本文:
====

サステナブル旅行に関心高めるドイツ人旅行者、「旅行ガイドはスマホを活用」は39%に

ITBベルリンNOWとドイツのデータ分析会社スタティスタは、消費者調査の結果から、今後のドイツ人旅行者の旅行トレンドとして、自然体験、サステナブル(持続可能な)ツーリズム、カスタマイズ旅行の3つを挙げた。

新型コロナウイルスによって大きな影響を受けた2020年に、最も人気のあった休暇の過ごし方はビーチリゾートとなり、2018年の調査と変わらなかったものの、その他の自然体験やアウトドアアクティビティの人気が高まったことが大きな特徴としている。たとえば、調査結果によると、山や湖の人気は前回調査の6位から5位に、キャンプも9位から7位に上昇した。

この傾向は、2020年夏にグーグルで検索された結果にも表れており、特に「ハイキング」や「サイクリング」というキーワードは前年より急増。ドイツの人気アウトドアアクティビティサイト「Komoot」の訪問者数は前年7月の約400万人から2020年7月は850万人に倍増した。

また、サステナブル・ツーリズムに関心を寄せているドイツ人は約310万人と推計され、2018年のほぼ2倍にのぼっているという。スタティスタの調査によると、「旅行においてサステナビリティは重要な要素」と回答した人は2018年の10.8%から2020年には17.8%に上昇。さらに、「旅行ガイドとしてスマートフォンを活用する」との回答も2018年の26.6%から39.1%に増加した。

さらに、サステナブル・ツーリズムへの関心の高さは、2010年代に急増したスタートアップからも伺える。2000年から2009年の10年間に立ち上げられたサステナブル・ツーリズム関連のスタートアップは38社だったが、2010年から2019年では175社に増加した。

このほか、カスタマイズ旅行関係のスタートアップも増加しており、2000年代の48社から2010年代には336社に大幅に増加した。同様にVR関連のスタートアップも11社から139社に増加。両市場では、消費者の個別体験ニーズの高まりを受けて、今後10年でさらに増えると予測されている。

====

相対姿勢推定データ
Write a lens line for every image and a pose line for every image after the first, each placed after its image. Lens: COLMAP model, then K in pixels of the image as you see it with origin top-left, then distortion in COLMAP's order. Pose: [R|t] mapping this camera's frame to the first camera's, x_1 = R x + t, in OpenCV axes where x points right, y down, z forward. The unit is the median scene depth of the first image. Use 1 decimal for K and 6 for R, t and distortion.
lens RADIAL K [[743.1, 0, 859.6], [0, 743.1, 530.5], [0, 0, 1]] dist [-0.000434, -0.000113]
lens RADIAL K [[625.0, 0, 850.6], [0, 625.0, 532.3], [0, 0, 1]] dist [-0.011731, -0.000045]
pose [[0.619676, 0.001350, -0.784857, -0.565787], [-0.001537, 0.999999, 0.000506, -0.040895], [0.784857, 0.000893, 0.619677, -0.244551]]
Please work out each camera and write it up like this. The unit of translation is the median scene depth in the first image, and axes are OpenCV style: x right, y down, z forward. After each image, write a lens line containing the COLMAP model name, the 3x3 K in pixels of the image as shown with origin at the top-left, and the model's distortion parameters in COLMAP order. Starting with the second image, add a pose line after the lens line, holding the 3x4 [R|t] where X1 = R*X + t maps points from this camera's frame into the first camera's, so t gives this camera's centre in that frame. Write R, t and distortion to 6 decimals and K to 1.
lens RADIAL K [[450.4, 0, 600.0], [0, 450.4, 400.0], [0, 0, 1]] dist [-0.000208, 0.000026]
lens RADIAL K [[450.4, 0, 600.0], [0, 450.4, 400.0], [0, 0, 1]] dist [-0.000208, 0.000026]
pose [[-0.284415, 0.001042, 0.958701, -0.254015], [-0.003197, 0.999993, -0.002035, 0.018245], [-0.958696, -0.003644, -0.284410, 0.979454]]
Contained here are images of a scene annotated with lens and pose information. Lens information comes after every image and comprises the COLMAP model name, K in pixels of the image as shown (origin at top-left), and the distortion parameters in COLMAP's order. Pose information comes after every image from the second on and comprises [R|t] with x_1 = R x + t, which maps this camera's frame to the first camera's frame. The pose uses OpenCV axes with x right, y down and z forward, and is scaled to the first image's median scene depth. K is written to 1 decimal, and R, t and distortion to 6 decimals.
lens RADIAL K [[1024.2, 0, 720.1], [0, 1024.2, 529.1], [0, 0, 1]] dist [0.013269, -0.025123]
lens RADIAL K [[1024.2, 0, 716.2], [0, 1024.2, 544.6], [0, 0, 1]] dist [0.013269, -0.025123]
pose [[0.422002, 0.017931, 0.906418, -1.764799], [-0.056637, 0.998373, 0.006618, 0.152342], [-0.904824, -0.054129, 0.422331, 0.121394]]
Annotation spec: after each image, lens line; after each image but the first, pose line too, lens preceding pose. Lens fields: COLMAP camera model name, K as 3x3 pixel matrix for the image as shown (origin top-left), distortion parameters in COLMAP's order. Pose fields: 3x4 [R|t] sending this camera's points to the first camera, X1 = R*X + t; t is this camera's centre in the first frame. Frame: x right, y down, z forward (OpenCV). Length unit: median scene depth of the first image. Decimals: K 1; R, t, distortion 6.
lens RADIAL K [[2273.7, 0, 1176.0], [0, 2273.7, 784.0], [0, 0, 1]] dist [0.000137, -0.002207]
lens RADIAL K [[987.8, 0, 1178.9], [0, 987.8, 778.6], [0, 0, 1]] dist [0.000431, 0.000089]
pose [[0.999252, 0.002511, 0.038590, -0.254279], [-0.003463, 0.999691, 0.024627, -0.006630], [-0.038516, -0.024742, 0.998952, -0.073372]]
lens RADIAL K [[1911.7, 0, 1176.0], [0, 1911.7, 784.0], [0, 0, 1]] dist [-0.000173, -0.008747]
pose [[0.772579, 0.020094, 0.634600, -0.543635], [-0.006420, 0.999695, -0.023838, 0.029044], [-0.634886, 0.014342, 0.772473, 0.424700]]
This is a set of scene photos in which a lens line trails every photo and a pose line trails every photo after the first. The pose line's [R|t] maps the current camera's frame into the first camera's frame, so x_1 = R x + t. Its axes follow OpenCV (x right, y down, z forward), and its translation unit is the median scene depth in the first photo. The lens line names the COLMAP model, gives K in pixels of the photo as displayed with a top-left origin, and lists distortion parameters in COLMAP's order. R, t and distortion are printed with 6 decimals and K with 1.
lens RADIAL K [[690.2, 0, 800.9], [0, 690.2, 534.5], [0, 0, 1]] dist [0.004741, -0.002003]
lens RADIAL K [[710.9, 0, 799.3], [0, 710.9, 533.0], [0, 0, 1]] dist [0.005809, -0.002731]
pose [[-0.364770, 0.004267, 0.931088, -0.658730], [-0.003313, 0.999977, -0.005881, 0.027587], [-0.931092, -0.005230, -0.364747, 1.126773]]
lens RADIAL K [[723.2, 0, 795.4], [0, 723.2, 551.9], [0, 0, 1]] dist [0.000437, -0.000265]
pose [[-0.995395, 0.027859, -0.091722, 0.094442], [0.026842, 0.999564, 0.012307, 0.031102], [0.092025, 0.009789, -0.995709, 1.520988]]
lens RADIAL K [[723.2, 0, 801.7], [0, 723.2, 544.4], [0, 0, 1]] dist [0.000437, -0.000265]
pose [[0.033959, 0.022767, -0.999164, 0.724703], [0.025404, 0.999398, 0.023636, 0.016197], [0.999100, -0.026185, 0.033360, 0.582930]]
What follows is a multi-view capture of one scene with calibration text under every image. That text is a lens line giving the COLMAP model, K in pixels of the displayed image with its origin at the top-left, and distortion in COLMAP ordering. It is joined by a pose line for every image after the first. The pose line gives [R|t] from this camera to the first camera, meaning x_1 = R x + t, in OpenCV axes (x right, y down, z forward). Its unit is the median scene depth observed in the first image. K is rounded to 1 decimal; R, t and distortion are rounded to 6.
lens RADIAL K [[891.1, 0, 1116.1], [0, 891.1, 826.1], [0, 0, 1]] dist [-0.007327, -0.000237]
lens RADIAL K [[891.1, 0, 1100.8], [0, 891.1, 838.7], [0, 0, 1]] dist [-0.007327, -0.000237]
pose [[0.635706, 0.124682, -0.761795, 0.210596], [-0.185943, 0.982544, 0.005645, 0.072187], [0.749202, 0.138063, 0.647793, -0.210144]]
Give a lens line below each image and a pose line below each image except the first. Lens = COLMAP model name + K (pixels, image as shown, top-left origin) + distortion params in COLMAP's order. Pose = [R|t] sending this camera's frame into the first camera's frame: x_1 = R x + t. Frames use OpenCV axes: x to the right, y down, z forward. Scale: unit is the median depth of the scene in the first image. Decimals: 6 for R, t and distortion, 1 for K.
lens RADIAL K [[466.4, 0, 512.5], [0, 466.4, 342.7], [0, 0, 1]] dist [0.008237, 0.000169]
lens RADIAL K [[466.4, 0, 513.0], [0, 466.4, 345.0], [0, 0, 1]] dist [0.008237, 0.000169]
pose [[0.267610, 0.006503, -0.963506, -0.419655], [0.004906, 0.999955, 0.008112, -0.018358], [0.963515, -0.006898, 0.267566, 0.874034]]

====

設問内容:
本文について、次の問いに答えよ。
1. 2020年に最も人気のあった休暇の過ごし方は何か。
2. 「Komoot」の2020年7月の訪問者数は何人か。
3. 2010年から2019年に立ち上げられたサステナブル・ツーリズム関連のスタートアップは何社か。

解答:
1. ビーチリゾート
2. 850万人
3. 175社